The Yellow Wallpaper: Entry 6
The Narrator confesses to her journal that she has seen the woman from the pattern outside her windows during the daytime. The woman creeps in the daylight along the lane, in the gardens, the arbors…everywhere! Of course she hides when a carriage comes because it would be embarrassing to be caught creeping during the daytime. The Narrator comments that she always locks the door when she does any daytime creeping herself. She can’t creep during the night because her husband would notice. She wishes he would sleep in another room because he has started acting very strangely. The woman from the pattern is always creeping during the daytime and the Narrator cannot determine if it is one woman or many because she can only look out of one window at a time. The Narrator has seen her off in the distance creeping quickly across the landscape. She states her intention to try and remove the outer pattern from the sub-pattern but won’t reveal to her journal yet the “other funny thing” she has noticed. There are two days remaining before their departure and her increasingly suspicious husband asks her more questions and she overhears him questioning his sister about his wife’s behavior.
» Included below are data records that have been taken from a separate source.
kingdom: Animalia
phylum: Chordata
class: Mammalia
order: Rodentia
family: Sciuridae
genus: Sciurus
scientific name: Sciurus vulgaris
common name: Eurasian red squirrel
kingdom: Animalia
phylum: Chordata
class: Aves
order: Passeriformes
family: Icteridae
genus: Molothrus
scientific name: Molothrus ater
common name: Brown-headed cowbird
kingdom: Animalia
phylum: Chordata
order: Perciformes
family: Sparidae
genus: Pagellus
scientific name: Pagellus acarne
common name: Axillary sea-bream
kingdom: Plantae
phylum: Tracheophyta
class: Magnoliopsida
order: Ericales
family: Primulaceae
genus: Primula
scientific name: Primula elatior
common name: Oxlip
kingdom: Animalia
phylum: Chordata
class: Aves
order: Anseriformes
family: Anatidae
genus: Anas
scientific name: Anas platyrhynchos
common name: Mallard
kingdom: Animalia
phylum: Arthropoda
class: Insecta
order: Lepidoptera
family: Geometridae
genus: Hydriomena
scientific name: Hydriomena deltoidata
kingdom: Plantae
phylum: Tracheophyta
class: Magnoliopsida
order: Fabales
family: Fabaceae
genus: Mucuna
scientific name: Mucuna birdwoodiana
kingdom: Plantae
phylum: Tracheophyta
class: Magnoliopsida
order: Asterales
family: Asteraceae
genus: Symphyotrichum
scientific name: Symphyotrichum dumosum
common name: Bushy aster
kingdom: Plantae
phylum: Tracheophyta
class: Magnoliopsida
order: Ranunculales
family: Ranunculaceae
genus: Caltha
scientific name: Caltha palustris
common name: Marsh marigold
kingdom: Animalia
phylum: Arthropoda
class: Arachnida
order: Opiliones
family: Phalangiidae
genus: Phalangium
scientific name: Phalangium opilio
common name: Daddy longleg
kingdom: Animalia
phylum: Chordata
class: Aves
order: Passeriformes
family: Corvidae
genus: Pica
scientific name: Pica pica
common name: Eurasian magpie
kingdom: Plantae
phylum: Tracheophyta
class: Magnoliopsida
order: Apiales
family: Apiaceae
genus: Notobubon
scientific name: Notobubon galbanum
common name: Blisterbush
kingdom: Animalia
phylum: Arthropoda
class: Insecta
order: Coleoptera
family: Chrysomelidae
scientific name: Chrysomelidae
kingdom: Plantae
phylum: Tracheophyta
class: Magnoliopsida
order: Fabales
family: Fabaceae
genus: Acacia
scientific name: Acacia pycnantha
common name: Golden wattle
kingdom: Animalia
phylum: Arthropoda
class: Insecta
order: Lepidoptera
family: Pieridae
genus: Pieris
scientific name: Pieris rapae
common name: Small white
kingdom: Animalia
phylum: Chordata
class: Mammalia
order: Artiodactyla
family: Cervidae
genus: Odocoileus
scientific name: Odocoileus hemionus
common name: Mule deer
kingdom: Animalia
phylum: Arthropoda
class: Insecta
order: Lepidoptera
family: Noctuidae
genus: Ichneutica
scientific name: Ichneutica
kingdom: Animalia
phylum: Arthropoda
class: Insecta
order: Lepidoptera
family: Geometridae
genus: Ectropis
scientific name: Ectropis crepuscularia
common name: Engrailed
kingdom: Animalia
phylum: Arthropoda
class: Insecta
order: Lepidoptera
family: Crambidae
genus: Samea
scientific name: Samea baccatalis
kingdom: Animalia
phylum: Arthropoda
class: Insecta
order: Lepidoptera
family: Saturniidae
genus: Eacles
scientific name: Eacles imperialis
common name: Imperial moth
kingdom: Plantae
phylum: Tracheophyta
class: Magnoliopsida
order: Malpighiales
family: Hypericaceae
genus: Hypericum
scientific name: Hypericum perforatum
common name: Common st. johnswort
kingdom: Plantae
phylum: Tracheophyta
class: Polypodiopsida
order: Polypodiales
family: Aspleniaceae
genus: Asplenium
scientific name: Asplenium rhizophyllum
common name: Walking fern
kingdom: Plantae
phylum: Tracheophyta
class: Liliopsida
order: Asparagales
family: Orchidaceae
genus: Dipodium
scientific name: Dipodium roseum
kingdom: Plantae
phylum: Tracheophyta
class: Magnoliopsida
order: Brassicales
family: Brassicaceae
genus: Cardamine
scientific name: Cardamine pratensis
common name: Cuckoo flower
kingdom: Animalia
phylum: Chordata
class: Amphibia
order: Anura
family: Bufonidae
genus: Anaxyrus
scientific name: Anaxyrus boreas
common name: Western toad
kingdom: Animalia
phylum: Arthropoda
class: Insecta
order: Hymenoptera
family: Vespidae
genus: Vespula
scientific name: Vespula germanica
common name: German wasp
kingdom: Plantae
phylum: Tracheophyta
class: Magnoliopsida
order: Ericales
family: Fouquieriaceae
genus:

She knows that the paper is only interesting to her but she now believes that it is affecting John and Jennie.
Analysis – Entry Six
In this entry we learn that the Narrator has become the “creeper” – the women in the pattern. Like her imagination, the Narrator considers “creeping” something to be embarrassed of outside the confines of the pattern. The presence of the creeping women outside the windows and in the distance recalls the Narrator’s first seemingly innocent imaginings of people strolling in the distance. But now, instead of confidently and serenely strolling along the paths, the Narrator and the figures are trapped and must shamefully “creep” to escape. In the miasma of her delusions, the Narrator perceives that her physician/husband and sister-in-law are suspicious but she dismisses this as the ill effects of the wallpaper which she determines to pull from the walls in order to free the women trapped inside. Thus, within the confines of her imagination she has realized the power to take action (i.e. tear down the paper) and in turn care for those who have, until now, simultaneously cared for and imprisoned her.